Actions to take:
1. Answer these questions from the mailing list post:
(a) Which echo option does Linux have that posix does not?
(b) Under toybox, what does "echo hello --" print?
(c) Which version of the standard does Chet Ramey recommend using?
2. Return word for word the stretch of the mailing list post that begins at "On 3/8/20 11:44" and stops after "a dumb decision.".

[Toybox] Would someone please explain what bash is doing here?

Rob Landley rob at landley.net
Sun Mar 8 11:55:17 PDT 2020


On 3/8/20 11:44 AM, Chet Ramey wrote:
> On 3/8/20 10:53 AM, Rob Landley wrote:
>>
>> I read through the posix shell bits long enough ago it was probably SUSv3 rather
>> than v4, but at the moment I'm taking bash as my standard and just doing
>> whatever that does. 
> 
> Well, I appreciate that, but there just might be one or two places (or,
> depending on who you talk to, one or two hundred) where bash diverges
> from the standard. That might be because of bugs, or backwards
> compatibility, or the standard having made a dumb decision.

Sure. There are a couple places where "bash does a thing" and what I decide to
do is different, most recent one I hit was:

  $ for i
  > in one two three
  > do echo $i;
  > done
  one
  two
  three
  $ for i; in one two three; do echo $i; done
  bash: syntax error near unexpected token `in'

But in general, if the bash userbase hasn't noticed/minded a posix discrepancy
(or outright bug) over the past 20 years, I'm not sure why I should care?

> And you can sometimes get into trouble for following the standard *too*
> closely;

Linux has "echo -e", posix does not. Guess which one toybox implements?

Meanwhile, all toybox commands support "--", including toybox echo, regardless
of what the host debian one does consistency won out there. Although I
compromised by doing the xargs-style behavior where option parsing ends with the
first non-option argument so "echo -- hello" prints hello but "echo hello --"
prints "hello --". And yes when Elliot found out you can do "ls hello -l" and
the whole can of worms about "rm *" expanding to -r and such, he suggested all
toybox commands should do that, but I stayed with the more-standard behavior of
letting you "ls subdir -l". That discussions on the toybox list somewhere. We
have threads about this sort of corner case all the time, ala:

  http://lists.landley.net/pipermail/toybox-landley.net/2017-March/008888.html

Ah, here was that specific thread:

  http://lists.landley.net/pipermail/toybox-landley.net/2018-October/009796.html

As you can see posix _is_ referenced, but it's not the last word.

> cf. the issues with bash-5.0 treating an unquoted backslash as
> subject to being removed by pathname expansion. The heated, lengthy
> discussion that ensued eventually concluded that the plain text of the
> standard -- which all agreed was what bash-5.0 implemented -- did not
> reflect shell implementations or the original intent of the standard
> developers, and that bash-4.4 implements the right way to do it.

I haven't implemented pathname expansion yet. IFS corner cases took a couple
weeks longer than I expected, and I'm still slogging my way through the 8
gazillion ${stuff} variants.

> That was not the first occurrence of that phenomenon.

I'm still subscribed to the posix list, I just don't read it as closely as I
used to and basically never reply.

>> I should do another pass reading posix afterwards, but after
>> https://landley.net/notes-2016.html#11-03-2016 I've been much less interested in
>> interacting with the posix committee due to the risk of another Schilling, and
>> have pretty much backed up to
>> https://pubs.opengroup.org/onlinepubs/9699919799.2008edition/ in much the same
>> way Debian backed up to LSB 4.1 ala https://lwn.net/Articles/658809/
> 
> I gently recommend that you use the 2018 version of the standard; the group
> did a lot of good work in those intervening years. That's the version I
> shoot for.

Entries shown:
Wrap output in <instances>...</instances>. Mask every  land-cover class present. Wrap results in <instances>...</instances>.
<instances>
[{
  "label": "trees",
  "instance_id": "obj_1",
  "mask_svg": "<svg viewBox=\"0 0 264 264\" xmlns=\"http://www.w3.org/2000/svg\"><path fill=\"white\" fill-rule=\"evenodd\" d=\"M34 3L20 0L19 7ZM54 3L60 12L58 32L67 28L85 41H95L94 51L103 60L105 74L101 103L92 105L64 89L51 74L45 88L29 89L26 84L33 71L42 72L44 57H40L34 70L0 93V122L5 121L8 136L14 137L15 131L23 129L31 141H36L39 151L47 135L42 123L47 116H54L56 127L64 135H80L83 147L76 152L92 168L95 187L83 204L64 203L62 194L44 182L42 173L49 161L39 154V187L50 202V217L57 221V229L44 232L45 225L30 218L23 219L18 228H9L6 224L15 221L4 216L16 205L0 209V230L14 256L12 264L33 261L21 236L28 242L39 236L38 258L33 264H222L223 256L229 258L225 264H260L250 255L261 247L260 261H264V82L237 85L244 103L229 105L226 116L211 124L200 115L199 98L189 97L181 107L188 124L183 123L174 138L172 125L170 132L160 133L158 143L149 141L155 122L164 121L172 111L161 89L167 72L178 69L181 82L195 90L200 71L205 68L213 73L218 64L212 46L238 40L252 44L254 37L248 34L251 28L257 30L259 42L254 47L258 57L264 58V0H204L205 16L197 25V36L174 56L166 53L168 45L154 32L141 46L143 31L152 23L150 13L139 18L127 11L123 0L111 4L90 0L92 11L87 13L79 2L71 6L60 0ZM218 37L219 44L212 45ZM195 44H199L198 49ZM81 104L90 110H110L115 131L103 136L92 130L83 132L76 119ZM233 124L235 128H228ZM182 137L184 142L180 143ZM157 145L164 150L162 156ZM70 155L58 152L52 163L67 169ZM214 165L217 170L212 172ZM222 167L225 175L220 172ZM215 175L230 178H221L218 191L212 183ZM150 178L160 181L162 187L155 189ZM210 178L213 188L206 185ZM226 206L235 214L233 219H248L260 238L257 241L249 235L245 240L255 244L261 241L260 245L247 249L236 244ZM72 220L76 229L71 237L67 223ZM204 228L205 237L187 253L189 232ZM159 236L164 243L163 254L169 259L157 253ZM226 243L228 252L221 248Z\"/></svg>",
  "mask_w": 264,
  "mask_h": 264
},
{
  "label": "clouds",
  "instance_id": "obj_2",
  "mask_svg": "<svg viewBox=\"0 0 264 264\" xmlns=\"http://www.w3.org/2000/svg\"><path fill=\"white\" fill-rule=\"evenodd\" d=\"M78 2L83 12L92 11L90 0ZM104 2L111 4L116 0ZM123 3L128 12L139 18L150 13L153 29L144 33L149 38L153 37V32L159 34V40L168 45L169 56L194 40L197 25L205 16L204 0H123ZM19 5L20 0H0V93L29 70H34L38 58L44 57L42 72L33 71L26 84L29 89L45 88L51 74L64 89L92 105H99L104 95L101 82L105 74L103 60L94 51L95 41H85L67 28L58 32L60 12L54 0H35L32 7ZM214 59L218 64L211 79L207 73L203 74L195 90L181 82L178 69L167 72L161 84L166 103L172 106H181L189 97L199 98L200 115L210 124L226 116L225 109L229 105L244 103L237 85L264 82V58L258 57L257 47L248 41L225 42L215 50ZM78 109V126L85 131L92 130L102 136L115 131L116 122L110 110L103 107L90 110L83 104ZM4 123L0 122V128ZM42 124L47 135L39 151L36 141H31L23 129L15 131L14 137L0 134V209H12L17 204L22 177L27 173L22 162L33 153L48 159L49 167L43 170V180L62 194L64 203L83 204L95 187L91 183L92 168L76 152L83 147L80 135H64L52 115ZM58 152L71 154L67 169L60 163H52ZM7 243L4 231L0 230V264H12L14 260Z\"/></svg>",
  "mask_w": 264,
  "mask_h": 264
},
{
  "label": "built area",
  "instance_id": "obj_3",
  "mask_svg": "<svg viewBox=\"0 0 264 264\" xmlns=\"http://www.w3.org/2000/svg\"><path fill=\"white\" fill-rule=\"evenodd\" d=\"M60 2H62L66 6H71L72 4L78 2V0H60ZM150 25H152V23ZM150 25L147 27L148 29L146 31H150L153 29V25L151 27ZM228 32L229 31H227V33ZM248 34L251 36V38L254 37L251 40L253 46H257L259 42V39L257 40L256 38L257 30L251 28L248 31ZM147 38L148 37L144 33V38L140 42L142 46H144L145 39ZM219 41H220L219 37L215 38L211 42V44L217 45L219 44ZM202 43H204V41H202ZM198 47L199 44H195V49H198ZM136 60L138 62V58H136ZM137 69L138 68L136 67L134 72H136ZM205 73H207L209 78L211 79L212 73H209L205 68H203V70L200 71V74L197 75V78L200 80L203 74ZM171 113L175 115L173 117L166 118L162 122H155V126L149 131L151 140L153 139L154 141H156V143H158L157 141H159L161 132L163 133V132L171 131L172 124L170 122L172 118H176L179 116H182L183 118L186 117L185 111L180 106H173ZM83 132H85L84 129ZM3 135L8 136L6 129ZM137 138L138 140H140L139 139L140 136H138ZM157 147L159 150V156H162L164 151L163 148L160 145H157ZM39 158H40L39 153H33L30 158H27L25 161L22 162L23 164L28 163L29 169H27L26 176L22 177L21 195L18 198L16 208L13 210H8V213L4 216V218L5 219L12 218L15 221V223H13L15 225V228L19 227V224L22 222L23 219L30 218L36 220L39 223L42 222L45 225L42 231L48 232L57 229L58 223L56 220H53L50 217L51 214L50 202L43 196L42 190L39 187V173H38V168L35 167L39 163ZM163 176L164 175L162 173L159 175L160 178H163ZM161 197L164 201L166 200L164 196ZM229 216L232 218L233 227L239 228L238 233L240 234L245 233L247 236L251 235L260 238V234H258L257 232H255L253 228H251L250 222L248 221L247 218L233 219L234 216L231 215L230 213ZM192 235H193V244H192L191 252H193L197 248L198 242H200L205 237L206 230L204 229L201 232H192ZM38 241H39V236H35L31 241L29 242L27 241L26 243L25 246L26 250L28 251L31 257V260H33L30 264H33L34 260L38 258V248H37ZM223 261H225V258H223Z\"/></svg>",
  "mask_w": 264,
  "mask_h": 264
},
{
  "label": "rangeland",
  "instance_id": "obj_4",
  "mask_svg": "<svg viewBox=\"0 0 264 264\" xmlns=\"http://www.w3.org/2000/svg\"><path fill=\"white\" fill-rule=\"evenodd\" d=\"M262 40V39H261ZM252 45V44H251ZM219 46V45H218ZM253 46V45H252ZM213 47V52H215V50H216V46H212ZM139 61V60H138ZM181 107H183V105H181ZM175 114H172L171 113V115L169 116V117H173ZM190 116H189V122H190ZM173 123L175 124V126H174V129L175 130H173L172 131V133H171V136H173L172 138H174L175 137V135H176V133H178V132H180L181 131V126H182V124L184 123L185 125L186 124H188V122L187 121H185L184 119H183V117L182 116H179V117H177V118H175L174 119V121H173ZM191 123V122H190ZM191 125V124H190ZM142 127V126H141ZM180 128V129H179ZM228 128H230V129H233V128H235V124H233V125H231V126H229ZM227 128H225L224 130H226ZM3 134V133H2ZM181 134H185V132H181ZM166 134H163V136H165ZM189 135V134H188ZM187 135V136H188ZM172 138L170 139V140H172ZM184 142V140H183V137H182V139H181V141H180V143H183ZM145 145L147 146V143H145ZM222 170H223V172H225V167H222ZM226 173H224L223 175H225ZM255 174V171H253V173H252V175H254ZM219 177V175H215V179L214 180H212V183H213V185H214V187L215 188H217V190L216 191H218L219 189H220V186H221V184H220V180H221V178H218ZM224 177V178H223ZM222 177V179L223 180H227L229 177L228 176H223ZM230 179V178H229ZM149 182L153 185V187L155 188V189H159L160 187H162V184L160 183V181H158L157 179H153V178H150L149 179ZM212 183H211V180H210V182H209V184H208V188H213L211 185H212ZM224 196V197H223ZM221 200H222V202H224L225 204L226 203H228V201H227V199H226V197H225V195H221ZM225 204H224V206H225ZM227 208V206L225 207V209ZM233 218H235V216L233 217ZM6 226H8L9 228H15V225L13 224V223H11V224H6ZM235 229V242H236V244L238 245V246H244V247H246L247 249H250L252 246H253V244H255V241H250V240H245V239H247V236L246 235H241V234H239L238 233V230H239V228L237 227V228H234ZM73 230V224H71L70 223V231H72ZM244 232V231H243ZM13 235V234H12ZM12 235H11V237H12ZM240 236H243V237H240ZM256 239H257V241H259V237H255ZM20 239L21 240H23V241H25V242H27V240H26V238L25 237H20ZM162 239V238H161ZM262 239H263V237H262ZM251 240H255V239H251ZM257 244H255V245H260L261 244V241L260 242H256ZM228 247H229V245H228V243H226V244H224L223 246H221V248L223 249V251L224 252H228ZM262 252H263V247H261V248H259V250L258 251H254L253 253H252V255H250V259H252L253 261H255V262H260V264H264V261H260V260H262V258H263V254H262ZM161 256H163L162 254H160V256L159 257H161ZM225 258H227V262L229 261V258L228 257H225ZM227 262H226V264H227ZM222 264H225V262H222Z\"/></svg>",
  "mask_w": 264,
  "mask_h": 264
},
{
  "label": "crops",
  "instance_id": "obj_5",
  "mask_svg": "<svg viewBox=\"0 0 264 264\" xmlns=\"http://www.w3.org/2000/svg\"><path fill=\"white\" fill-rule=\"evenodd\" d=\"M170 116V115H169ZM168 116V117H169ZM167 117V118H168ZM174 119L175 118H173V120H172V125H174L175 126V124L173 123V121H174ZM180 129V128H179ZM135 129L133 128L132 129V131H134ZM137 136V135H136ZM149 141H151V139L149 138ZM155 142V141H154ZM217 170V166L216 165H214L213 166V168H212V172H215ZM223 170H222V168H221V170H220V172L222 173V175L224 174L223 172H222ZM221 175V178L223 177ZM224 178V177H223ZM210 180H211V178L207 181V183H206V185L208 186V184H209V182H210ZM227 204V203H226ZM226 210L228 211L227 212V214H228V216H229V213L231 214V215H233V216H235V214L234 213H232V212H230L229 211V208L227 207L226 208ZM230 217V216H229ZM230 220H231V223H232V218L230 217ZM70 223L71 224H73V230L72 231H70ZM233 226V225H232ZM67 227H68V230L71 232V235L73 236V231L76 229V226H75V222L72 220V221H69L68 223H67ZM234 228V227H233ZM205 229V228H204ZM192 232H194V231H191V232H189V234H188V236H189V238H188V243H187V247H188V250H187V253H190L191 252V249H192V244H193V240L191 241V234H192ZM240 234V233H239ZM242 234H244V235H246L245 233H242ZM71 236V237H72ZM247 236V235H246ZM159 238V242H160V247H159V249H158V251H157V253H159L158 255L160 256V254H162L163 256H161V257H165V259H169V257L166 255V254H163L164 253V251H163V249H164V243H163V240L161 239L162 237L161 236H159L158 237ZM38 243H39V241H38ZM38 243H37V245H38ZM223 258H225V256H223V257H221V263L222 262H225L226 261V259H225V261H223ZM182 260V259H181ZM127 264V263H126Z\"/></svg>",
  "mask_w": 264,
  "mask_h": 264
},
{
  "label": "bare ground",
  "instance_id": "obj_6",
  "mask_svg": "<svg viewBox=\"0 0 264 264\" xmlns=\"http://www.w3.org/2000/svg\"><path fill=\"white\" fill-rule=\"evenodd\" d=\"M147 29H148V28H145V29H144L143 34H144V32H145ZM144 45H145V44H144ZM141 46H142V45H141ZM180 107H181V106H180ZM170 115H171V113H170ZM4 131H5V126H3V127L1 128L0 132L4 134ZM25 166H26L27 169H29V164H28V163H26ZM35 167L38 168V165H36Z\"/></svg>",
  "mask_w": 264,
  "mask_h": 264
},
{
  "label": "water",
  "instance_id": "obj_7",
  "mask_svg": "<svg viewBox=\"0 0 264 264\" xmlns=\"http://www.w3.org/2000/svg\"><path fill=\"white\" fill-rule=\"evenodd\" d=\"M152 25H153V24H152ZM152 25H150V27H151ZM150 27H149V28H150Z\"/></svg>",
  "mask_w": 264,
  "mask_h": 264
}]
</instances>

Solutions for each task:
1.
(a) echo -e
(b) hello --
(c) The 2018 version

2.
On 3/8/20 11:44 AM, Chet Ramey wrote:
> On 3/8/20 10:53 AM, Rob Landley wrote:
>>
>> I read through the posix shell bits long enough ago it was probably SUSv3 rather
>> than v4, but at the moment I'm taking bash as my standard and just doing
>> whatever that does. 
> 
> Well, I appreciate that, but there just might be one or two places (or,
> depending on who you talk to, one or two hundred) where bash diverges
> from the standard. That might be because of bugs, or backwards
> compatibility, or the standard having made a dumb decision.